Où est le sens(ible) ?
À ce propos dans Exercices d’observation, Nicolas Nova nous invite lui aussi à retrouver l’art presque perdu de remarquer, de rafraîchir le regard et à cultiver une sensibilité au monde, aux êtres et aux choses qui le composent. Parce qu’observer c’est ralentir, dit-il.
Travailler son attention perceptive au monde, ça s’apprend et ça se cultive, selon lui. Il propose de devenir explorateur de l’« infra-ordinaire ». Et c’est vrai que dans nos vies frénétiques, on oublie parfois d’apprécier cette beauté du quotidien.
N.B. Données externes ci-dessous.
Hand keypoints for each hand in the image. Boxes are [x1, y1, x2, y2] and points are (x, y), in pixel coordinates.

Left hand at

Alors qu’est-ce qu’on va bien pouvoir inventer de nouveau sous le soleil, pour cesser de tout abîmer comme on le fait ? Est-ce qu’on cherchera à trouver le bonheur dans ce qu’on possède déjà ? D’ailleurs, plutôt dans un rapport de non-possession et de non-appropriation. Est-ce qu’on devra rêver plus proche ? On devra, en tout cas, apprendre à transformer et repositionner nos regards. Mais, comment faire ?

Nouveaux imaginaires
Tout ça suppose la création de nouveaux imaginaires et de nouveaux référentiels et ce sont ces nouvelles écritures que l’on a tenté d’interroger plus en détail, avec nos 3 invités. Parce qu’habiter le vivant de façon responsable c’est anticiper pour transmettre un futur habitable aux générations à venir et ça passe aussi par l’évolution des imaginaires et par le fait de changer nos système de représentations.
Raconter des histoires moins manichéennes et plus complexes, où il serait question de symbioses plutôt que d’opposition : sortir des forêts dangereuses avec le méchant loup, par exemple.
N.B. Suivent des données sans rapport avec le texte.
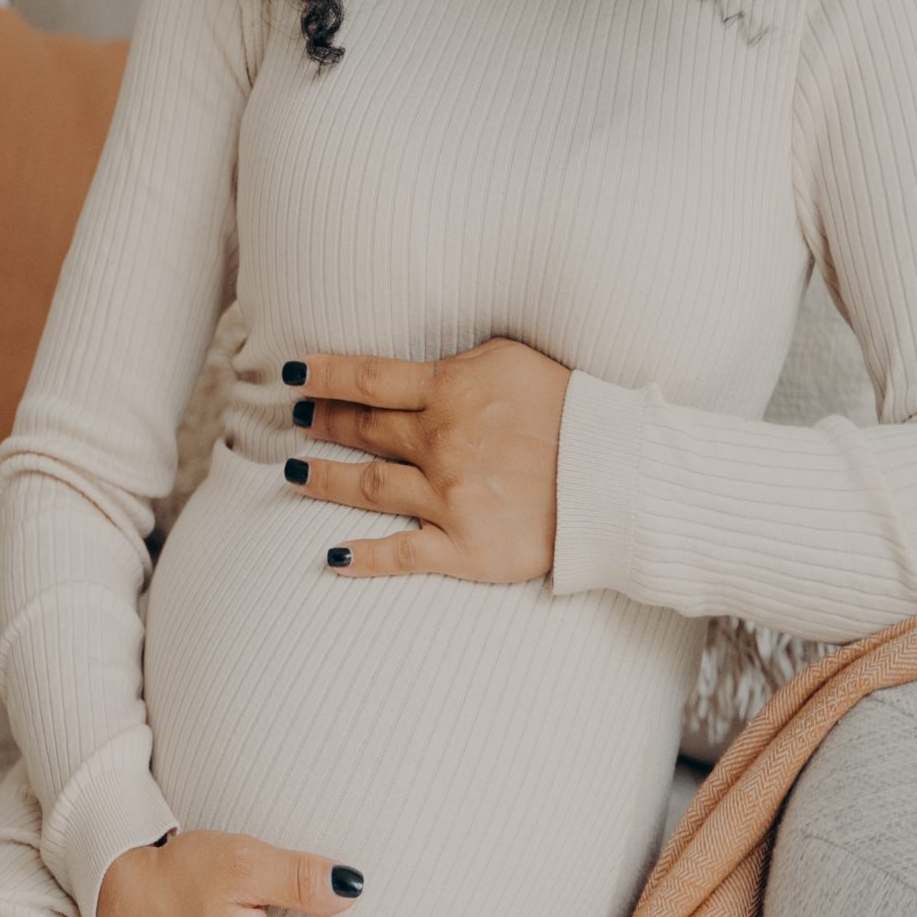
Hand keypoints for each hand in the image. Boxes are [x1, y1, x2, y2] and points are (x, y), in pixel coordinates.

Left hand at [282, 334, 569, 583]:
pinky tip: (331, 556)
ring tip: (292, 472)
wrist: (623, 474)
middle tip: (299, 418)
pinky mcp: (465, 547)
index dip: (325, 375)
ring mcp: (449, 497)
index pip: (368, 379)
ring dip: (324, 478)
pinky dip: (362, 556)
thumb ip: (459, 363)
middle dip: (325, 421)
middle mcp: (441, 442)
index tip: (295, 373)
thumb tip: (417, 368)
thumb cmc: (573, 408)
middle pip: (364, 430)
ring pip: (369, 486)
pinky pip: (401, 554)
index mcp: (452, 391)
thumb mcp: (513, 360)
Puis, on parle souvent des « crises », comme quelque chose de très négatif qui sort de l’ordinaire, mais le changement qu’elles portent est intrinsèque à l’évolution et au vivant. Ce qui signifie qu’en fait habiter le monde pourrait être d’intégrer sereinement ces crises et toutes les formes de transitions inhérentes à la vie.
Sans que, pour autant, le fait de s’adapter devienne un prétexte à l’immobilisme des gouvernants pour maintenir le système néolibéral actuel et ses conséquences désastreuses, bien sûr.

On échangeait il y a peu avec Yves-Armel Martin, un collègue du Bureau des Possibles, qui nous parlait du projet « Communes coutumes de la vie qui vient », de Marie-Noëline Viguié, et de l’intérêt d’inventer de nouveaux rituels festifs pour rassembler le collectif dans le vivre ensemble : de célébrer la « fête des tentures », par temps caniculaires ou la « fête des bougies », durant les potentielles pénuries d’électricité, par exemple.
Ça n’a pas grand-chose à voir directement avec le Vivant, mais ça donne à réfléchir sur la manière de construire de nouveaux récits pour habiter de façon moins anxiogène les transitions qui nous attendent.
Cela rejoint le sujet de cette rencontre et quiconque était présent et produit des identités visuelles, des stratégies de communication, des documentaires, des images et des narrations de manière générale, aura eu l’occasion de s’interroger et de nourrir la discussion sur les conséquences, sur les imaginaires, des signes que l’on produit et que l’on dissémine dans la société, sans toujours en mesurer l’impact.
Un UI/UX designer qui travaille sur l’expérience utilisateur, par exemple, base et centre son approche sur l’humain mais, souvent, il ne prend pas en compte le vivant ; ce qui a pour effet de d’isoler l’humain du reste de son environnement.

Conclusion
Perspectives
En somme, si l’on ne change pas les récits et, par extension, les représentations, il y a fort à penser que nous n’habiterons pas le changement mais que nous le subirons, tôt ou tard.
Pour finir, voici les questions autour de notre thème macro sur lesquelles on a pris le temps d’échanger, avec les invités et le public :
Comment fait-on pour maintenir un futur habitable sans sanctuariser la nature, au point de ne plus oser l’habiter ? Comment on pourrait prendre soin du Vivant en ayant l’image d’une nature figée ?
Comment changer les représentations autour du Vivant à travers nos écritures ? Que faites-vous, pour faire évoluer vos représentations du Vivant ?
En design, en communication, est-ce qu’on a commencé à changer nos manières d’écrire le Vivant ou est-ce qu’on est plutôt concentrés sur le niveau d’encre ou l’empreinte carbone des projets ?
Si nous n’avons – bien sûr – pas trouvé de réponses autour de ce sujet complexe, questionner ensemble ces champs de l’existant et des possibles fut – à mon sens – un moment de partage très enrichissant.